Bu iki hadisi, Taberânî (ö. 360/970)’de “Evsat”da rivayet etmiştir.

18. Enes b. Mâlik[12]

Bu hadisi, İbn Mâce (ö. 273/886) rivayet etmiştir.

1.        Abdurrahman b. Avf

Bu hadisi, Ebu Nuaym (ö. 430/1038) rivayet etmiştir.

2.        İmrân b. Husayn

Bu hadisi, İmam Ebu Amr ed-Dânî (ö. 444/1052) “Sünen”de ve daha bir çokları (da kendi kitaplarında) rivayet etmiştir.

Bir çok alim, Mehdi konusunda gelen hadislerin mütevatir olduğunu, Hafız Sehâvî  (ö. 902/1496)’den nakletmiştir.

Sehâvî (ö. 902/1496), “Fethu’l-Muğîs”de Mehdi hadislerinin mütevatir olduğunu belirtmiştir. Bu husus, “Fethu’l-Muğîs”de şöyle geçmektedir:

“(Ebu’l-Hüseyin’in) bu risalesi, Mehdi konusunda yazılan ilk eserdir. Ebu’l-A’lâ İdris b. Muhammed b. İdris el-Hüseynî el-Irâkî’nin de Mehdi konusunda bir eseri bulunmaktadır. Mehdi ile ilgili bu hadisler, mütevatir yada hemen hemen (mütevatire) yakındır…”

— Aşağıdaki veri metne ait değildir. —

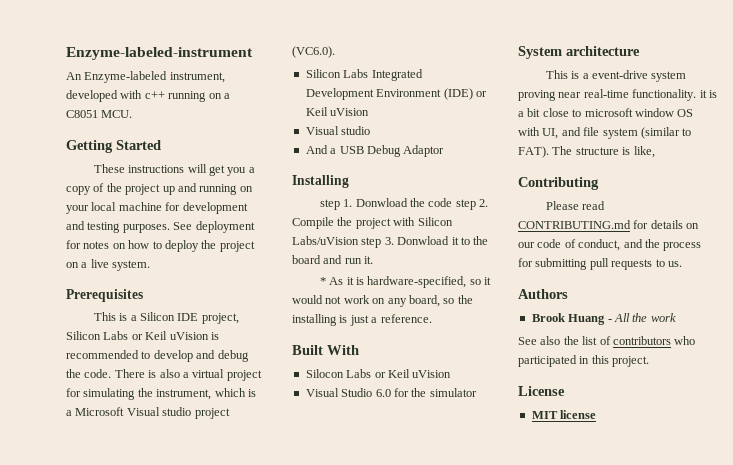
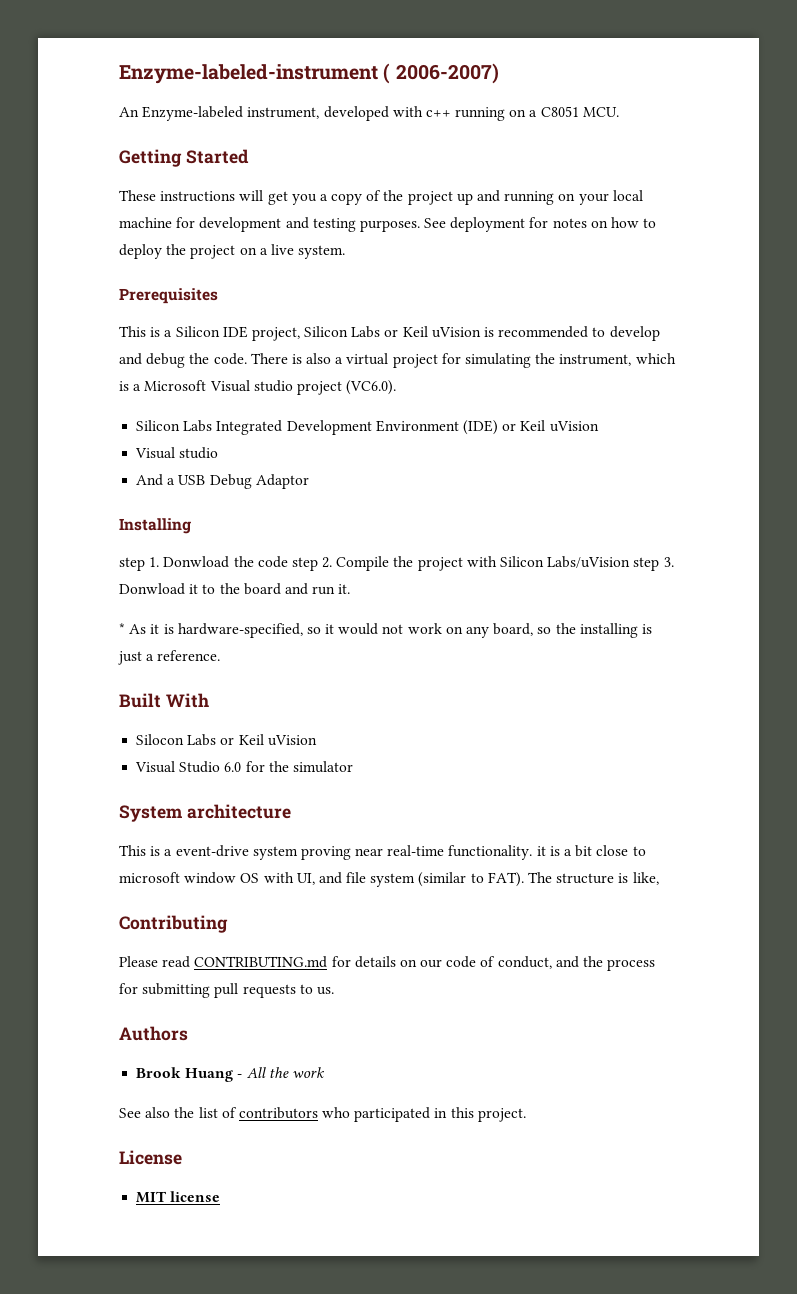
(253, 53) none -> [383,63,499,84] ( 2006-2007)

(Devamla da) der ki: “Bir çok eleştirmen hafız, (Ebu’l-Hüseyin’in bu risalesinin, Mehdi konusunda yazılan) ilk risale olduğunu belirtmiştir.”

Şeyh Cesûs “Şerhu’r-Risâle”de konu ile ilgili olarak şöyle der: “Mehdi haberi, Sehâvî’nin naklettiği hadislerde geçmektedir. Bu hadisler(in toplamı,) tevatür derecesine ulaşmaktadır.”

(Zürkânî’de) “Şerhu’l-Mevâhib”de, Ebu’l-Hüseyin el-İberî (ö. 363/973)-nin “Menâkibuş-Şâfiî”de şöyle söylediğini nakletmektedir:

“Mehdi’nin, bu ümmetten çıkacağı ve Hz. İsa (a.s.)’ın, onun arkasında namaz kılacağı ile ilgili haberler, tevatürdür.

Ebu’l-Hüseyin, bu ifadeyi; İbn Mâce’nin, Enes’ten rivayet ettiği ﴿ وَلاَ مَهْدِيّ إِلاَّ عِيسَى ﴾ “Mehdi ancak İsa’dır”[13] hadisini reddetme mahiyetinde söylemektedir.”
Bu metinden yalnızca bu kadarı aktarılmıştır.